Automatic Speech Recognition (ASR) is a field that has more than half a century of continual innovation in its past. Recently, recurrent neural networks have been introduced into the fray of cutting-edge technologies used by ASR systems.
The aim of my thesis was to apply the recent breakthroughs in ASR on a Hungarian corpus. Having been provided with an original feed-forward neural network that represented the currently used architecture, I set out to improve on this system’s performance by introducing recurrent neural networks.

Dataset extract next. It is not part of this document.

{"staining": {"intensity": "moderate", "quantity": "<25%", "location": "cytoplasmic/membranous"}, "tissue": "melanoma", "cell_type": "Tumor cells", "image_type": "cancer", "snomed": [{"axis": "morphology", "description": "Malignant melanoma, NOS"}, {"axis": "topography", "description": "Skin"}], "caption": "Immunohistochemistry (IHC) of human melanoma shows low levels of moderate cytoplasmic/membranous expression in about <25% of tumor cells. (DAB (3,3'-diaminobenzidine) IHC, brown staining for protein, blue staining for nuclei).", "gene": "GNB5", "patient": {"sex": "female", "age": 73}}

During my work on this thesis, I have determined that by introducing a TDNN-LSTM architecture on top of the classical system, we can improve our Word Error Rate by 3,32% compared to our feed-forward network. Furthermore, this does not increase training times inordinately, and our system even outperforms the original in terms of decoding speed.

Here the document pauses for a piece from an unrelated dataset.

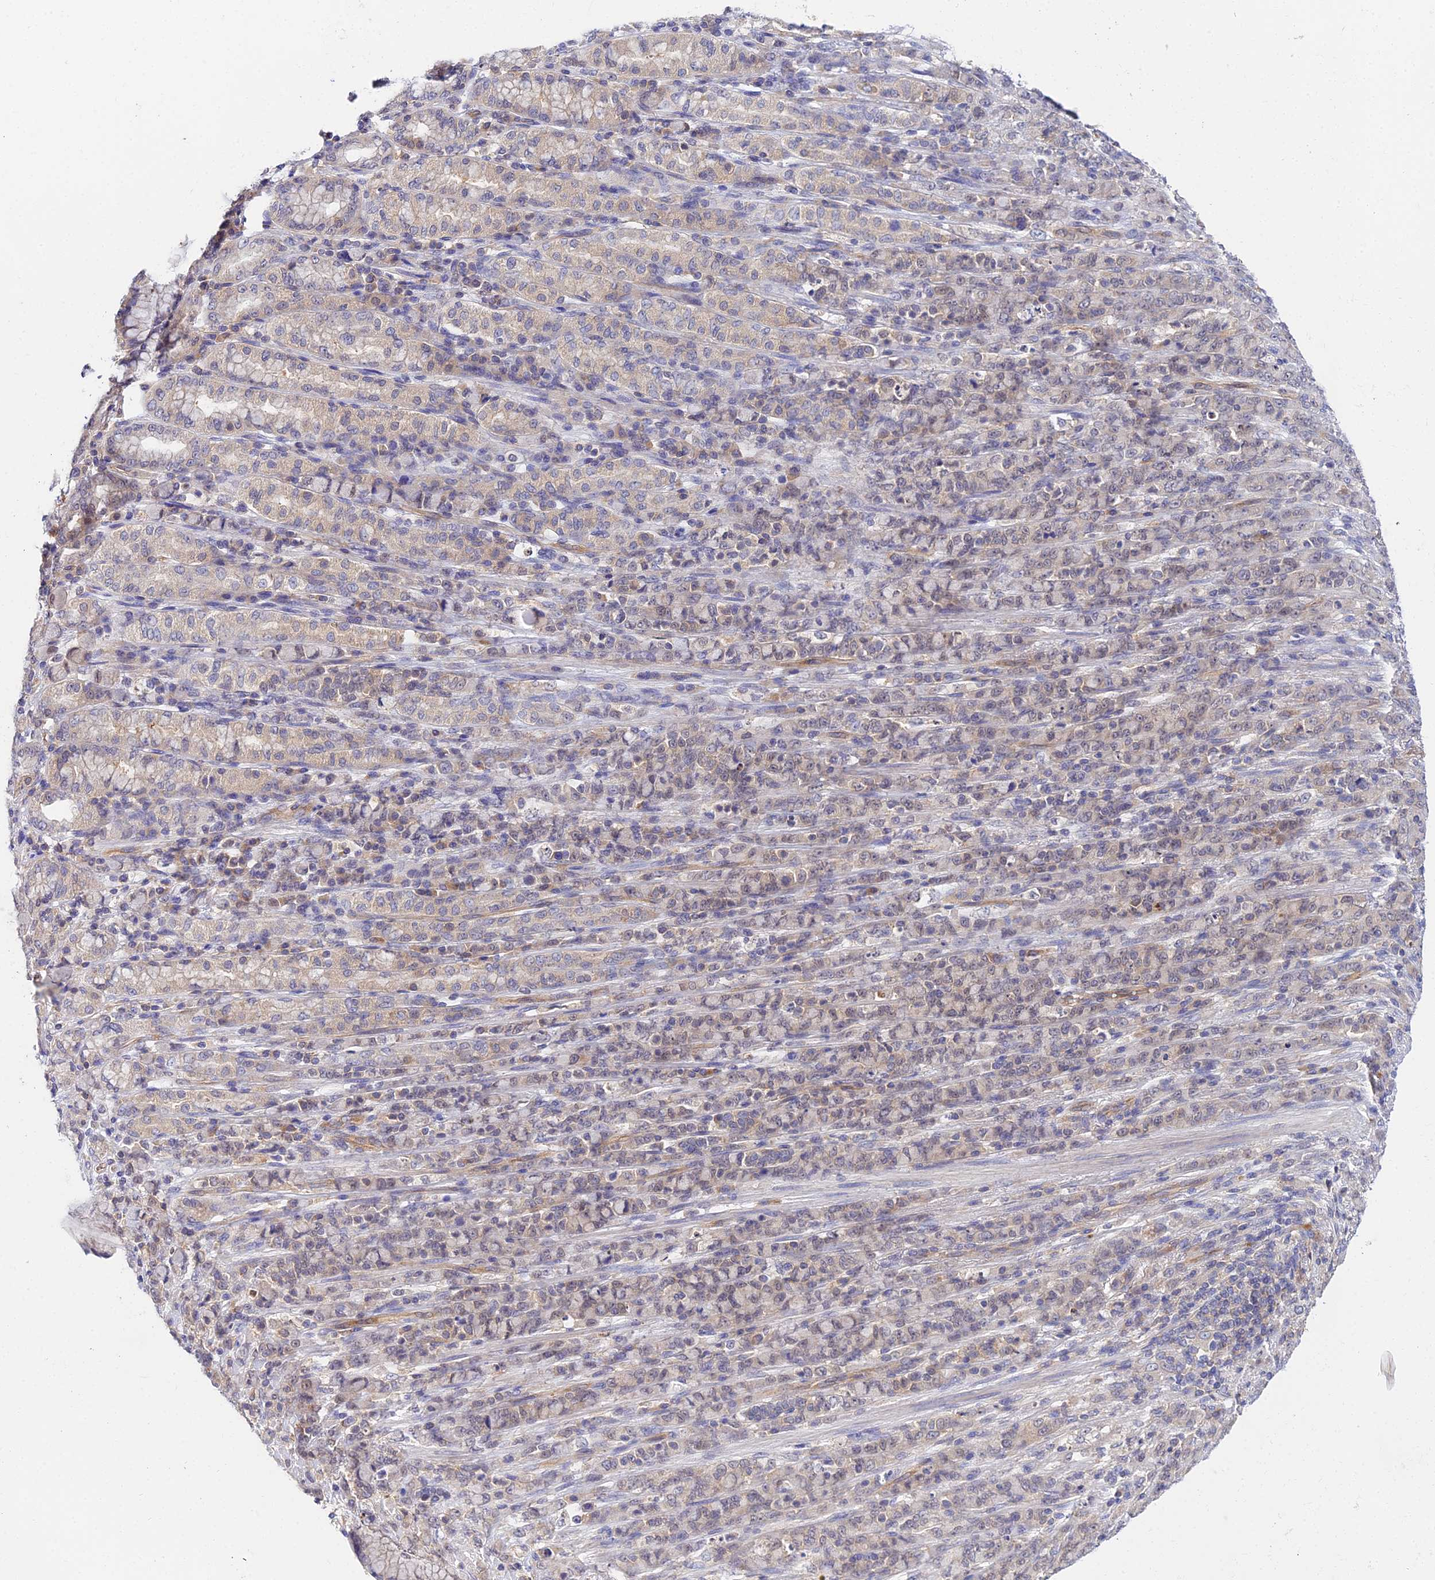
{"staining": {"intensity": "weak", "quantity": "<25%", "location": "cytoplasmic/membranous"}, "tissue": "stomach cancer", "cell_type": "Tumor cells", "image_type": "cancer", "snomed": [{"axis": "morphology", "description": "Normal tissue, NOS"}, {"axis": "morphology", "description": "Adenocarcinoma, NOS"}, {"axis": "topography", "description": "Stomach"}], "caption": "A high-resolution micrograph shows IHC staining of stomach cancer (adenocarcinoma), which demonstrates no significant positivity in tumor cells. Brightfield microscopy of IHC stained with DAB (3,3'-diaminobenzidine) (brown) and hematoxylin (blue), captured at high magnification.", "gene": "PPP2R2C", "patient": {"sex": "female", "age": 79}}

Because the classical system has an impact on the neural network’s final performance, hyperparameter searches have been made in order to determine the optimal configuration of the classical system, which have confirmed that the default values used by Kaldi recipes were optimal. Hyperparameter searches of the recurrent neural network show that the optimal size is a smaller network with 192 neurons per layer, as opposed with the much higher number of neurons used in international papers and results. The reason for this is the smaller size of the training corpora available in Hungarian. Thus, it is shown that even on a small corpus, the introduction of recurrent networks yields a significant improvement.